O que fazer -> Reproduza sem nenhuma alteração a parte do trecho selecionado que vai de "Quero destacar que" até "Quarteto Clube do Jazz.", incluindo essas últimas palavras.

Trecho selecionado ->

◇ ◇ ◇

Como sempre, nossas festas do Clube do Jazz são uma parceria entre músicos, produção, Capitão Cook, colaboradores abnegados e, sublinho, um público ultrafiel e entusiasta. Público, aliás, que imediatamente, após qualquer noitada, pergunta sobre a próxima. Não sei ainda quando, mas haverá outras, palavra de escoteiro!

Quero destacar que nesse evento, pela primeira vez, tivemos apoio financeiro de uma empresa privada – a Escurial Revestimentos Cerâmicos. Esta ajuda permitiu a produção de uma noite histórica e somos muito gratos aos apoiadores da Escurial, que valorizam o que temos realizado e estimulam um protagonismo cultural que acreditamos seja uma das melhores formas de garantir nossa salvação em termos de vida musical.

Gostaria de registrar um agradecimento muito especial aos grandes responsáveis pela beleza e energia que nos embalaram no sábado madrugada adentro: Robson Souza, Rafael Jr., Saulinho Ferreira e Alejandro Habib. Esse é o Quarteto Clube do Jazz.

Muito obrigado a todos que estiveram conosco de alguma forma ou de outra e que têm colaborado na construção de alguma coisa saudável e que orgulha, acredito eu, a todos.

Ernesto Seidl, produtor e apresentador do Clube do Jazz.

O QUE É QUE O RECÔNCAVO TEM?

28 ago

Para quem já perdia as esperanças com a música na Bahia, uma notícia animadora: há sinais claros de vida inteligente na região. A primeira edição do Recôncavo Jazz Festival, de 23 a 25 de agosto, em Cachoeira, matou a cobra e mostrou o Jazz. Cachoeira? Sim, a meras duas horas de Salvador, em direção ao centro do estado e às margens do rio Paraguaçu. Tudo perto, tudo fácil, e a música oferecida em praça pública, sem frescura.

Um detalhe: o Festival foi 100% gratuito, bancado pelo governo estadual. Alô, Sergipe! Já que se despeja tanto dinheiro público em axés e reboladas, nada mais justo.

Só a primeira noite já teria justificado tudo. A celebrada Orkestra Rumpilezz, 200% Bahia, se apresentou com o saxofonista norteamericano Joshua Redman, vedete do evento. É preciso agradecer ao maestro Letieres Leite, líder da Rumpilezz, pelos arranjos que fez para três temas do saxofonista (Mantra #5, Jazz Crimes e Hide and Seek), expoente de sua geração (nasceu em 1969). Sinceramente, depois dessa preferiria nunca mais assistir a Joshua sem a Rumpilezz nas costas. A criatividade rítmica, de timbres e arranjos calcados no candomblé promovida pela orquestra acrescentou toneladas de beleza e complexidade ao Jazz de tradição mais puro-sangue do americano. Esse casamento ou reencontro entre duas vertentes da diáspora africana foi uma maravilha. E confesso que uma das coisas mais intensas e originais que já vi. Típico show que poderia ter umas 5 horas de duração.

◇ ◇ ◇

Dados fornecidos ->
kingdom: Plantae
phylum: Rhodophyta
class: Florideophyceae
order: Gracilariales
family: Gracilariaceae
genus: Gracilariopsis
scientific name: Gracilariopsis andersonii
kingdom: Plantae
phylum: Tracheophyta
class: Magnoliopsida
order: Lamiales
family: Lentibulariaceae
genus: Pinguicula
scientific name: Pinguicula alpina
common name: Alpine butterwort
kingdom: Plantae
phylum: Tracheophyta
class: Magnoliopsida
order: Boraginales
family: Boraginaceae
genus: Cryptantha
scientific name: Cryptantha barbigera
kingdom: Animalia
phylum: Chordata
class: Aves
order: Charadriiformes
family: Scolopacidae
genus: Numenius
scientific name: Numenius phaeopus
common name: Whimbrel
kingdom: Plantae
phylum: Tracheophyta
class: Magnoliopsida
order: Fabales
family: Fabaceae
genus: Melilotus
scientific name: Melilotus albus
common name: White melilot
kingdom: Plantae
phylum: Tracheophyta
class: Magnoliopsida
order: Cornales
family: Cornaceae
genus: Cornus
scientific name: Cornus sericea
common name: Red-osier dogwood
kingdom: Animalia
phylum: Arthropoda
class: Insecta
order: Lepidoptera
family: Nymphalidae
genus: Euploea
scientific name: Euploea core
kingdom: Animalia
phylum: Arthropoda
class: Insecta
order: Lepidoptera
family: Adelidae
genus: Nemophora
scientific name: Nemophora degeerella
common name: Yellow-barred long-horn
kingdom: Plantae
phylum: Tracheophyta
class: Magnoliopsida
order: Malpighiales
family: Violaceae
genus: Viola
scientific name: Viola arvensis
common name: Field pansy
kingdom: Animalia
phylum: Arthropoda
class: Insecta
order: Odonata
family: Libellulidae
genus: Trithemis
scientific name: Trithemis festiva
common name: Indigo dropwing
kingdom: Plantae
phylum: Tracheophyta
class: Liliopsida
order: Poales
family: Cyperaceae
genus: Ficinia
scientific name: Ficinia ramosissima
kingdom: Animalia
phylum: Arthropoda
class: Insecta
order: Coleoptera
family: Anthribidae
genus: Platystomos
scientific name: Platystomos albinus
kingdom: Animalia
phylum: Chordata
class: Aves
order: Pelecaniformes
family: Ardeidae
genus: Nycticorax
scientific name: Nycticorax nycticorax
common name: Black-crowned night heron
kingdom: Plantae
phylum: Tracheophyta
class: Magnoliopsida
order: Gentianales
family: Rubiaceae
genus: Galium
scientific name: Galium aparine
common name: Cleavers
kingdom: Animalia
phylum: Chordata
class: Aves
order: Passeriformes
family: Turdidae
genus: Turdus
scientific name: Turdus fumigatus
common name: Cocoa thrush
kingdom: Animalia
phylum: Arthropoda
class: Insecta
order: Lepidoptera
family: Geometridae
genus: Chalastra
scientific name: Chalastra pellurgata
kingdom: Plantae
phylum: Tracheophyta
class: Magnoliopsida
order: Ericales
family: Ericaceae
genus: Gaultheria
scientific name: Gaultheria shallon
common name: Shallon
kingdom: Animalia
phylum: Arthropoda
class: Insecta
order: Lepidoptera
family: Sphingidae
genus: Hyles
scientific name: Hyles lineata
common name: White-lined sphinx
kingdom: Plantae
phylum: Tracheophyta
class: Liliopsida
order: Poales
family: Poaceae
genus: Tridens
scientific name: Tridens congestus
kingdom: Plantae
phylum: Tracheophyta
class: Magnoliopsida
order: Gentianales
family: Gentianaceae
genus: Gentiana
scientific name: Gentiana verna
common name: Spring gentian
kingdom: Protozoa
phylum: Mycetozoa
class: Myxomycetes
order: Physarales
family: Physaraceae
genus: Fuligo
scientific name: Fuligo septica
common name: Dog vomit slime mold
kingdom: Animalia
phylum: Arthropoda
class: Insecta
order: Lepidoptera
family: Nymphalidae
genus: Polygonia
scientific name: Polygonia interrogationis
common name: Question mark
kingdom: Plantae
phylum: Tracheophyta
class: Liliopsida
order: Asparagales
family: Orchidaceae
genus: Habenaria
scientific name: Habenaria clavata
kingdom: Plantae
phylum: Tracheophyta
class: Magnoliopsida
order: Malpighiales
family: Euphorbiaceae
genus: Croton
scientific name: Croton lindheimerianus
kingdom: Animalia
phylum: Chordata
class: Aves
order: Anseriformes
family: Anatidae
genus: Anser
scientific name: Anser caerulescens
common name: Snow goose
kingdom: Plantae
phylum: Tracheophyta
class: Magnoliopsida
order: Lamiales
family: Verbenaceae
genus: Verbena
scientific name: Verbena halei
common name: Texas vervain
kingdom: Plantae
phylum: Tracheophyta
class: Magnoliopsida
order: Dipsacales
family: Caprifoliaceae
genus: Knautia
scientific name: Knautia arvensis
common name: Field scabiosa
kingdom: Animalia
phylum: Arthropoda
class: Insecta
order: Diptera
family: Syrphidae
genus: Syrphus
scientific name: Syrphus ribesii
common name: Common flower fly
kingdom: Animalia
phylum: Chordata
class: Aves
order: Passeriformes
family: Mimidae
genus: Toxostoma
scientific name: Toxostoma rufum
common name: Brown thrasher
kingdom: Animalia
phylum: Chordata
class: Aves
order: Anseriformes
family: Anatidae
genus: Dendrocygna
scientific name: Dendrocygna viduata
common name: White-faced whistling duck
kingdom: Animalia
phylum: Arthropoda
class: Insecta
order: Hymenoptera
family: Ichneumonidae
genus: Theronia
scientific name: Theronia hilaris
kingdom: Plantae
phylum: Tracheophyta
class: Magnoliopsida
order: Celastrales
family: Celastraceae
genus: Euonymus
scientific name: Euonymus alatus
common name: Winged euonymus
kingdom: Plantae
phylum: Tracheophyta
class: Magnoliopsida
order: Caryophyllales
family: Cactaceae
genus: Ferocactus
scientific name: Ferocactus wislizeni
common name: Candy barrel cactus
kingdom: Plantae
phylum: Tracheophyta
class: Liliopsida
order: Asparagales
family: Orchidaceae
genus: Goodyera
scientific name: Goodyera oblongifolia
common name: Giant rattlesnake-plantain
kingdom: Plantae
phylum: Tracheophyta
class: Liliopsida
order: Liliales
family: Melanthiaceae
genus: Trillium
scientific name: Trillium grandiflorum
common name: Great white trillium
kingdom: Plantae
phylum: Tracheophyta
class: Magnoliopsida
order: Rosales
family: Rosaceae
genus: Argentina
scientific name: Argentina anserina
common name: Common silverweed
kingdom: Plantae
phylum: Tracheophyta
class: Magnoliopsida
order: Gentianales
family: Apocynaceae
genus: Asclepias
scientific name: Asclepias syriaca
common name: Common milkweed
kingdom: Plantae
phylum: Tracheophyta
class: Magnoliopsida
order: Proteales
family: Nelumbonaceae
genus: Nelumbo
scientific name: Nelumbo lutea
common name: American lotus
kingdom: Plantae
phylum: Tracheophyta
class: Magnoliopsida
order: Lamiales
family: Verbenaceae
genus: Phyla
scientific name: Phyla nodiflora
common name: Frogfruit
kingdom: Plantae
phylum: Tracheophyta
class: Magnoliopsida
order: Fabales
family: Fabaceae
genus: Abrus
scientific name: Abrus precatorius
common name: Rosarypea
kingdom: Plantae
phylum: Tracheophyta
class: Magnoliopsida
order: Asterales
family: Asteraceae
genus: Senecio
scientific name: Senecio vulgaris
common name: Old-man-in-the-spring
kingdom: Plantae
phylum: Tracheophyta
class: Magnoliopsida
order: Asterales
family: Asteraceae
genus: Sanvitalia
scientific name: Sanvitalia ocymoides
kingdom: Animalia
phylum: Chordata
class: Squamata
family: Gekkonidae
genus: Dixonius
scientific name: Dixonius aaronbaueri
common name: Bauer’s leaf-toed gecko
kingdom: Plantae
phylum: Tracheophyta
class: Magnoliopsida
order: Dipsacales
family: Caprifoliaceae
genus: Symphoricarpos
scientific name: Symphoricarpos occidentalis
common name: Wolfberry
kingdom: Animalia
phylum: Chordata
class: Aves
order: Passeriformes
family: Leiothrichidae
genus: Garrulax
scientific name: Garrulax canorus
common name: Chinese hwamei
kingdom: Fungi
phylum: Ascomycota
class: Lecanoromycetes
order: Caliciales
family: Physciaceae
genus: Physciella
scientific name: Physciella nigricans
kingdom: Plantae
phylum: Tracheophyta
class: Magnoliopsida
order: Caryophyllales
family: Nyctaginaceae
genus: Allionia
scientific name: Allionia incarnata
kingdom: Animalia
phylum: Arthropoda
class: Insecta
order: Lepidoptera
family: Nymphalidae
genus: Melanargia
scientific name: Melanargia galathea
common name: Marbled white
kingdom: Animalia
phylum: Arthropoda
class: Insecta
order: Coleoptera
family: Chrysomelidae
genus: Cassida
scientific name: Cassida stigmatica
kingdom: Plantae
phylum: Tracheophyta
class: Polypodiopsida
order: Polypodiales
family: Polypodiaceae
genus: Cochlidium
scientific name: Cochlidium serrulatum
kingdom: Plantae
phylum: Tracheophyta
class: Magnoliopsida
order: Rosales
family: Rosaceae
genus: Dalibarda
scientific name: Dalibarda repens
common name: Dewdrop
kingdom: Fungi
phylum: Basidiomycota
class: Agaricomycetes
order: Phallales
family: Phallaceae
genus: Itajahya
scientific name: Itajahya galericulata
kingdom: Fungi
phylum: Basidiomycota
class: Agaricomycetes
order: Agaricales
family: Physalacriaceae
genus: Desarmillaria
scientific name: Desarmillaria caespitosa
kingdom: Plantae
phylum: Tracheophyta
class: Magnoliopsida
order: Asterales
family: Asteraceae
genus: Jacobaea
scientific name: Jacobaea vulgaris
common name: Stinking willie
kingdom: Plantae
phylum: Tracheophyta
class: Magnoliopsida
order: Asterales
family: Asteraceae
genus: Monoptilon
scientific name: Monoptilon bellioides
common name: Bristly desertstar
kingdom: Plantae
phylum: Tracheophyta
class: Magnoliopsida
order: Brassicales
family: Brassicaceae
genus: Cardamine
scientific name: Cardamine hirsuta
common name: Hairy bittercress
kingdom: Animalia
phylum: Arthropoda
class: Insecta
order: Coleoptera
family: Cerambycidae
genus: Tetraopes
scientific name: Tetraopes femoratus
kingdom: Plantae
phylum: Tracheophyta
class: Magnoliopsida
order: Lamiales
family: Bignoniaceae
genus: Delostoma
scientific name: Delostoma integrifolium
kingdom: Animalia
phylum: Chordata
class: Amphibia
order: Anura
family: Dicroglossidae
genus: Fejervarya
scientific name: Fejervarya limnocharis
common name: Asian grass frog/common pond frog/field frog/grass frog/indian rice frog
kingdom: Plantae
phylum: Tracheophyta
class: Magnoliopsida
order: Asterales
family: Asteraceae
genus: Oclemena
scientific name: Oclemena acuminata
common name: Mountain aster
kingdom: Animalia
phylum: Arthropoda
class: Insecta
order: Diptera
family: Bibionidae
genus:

◇ ◇ ◇

Espaço da resposta ->
Quero destacar que nesse evento, pela primeira vez, tivemos apoio financeiro de uma empresa privada – a Escurial Revestimentos Cerâmicos. Esta ajuda permitiu a produção de uma noite histórica e somos muito gratos aos apoiadores da Escurial, que valorizam o que temos realizado e estimulam um protagonismo cultural que acreditamos seja uma das melhores formas de garantir nossa salvação em termos de vida musical.

Gostaria de registrar um agradecimento muito especial aos grandes responsáveis pela beleza e energia que nos embalaram no sábado madrugada adentro: Robson Souza, Rafael Jr., Saulinho Ferreira e Alejandro Habib. Esse é o Quarteto Clube do Jazz.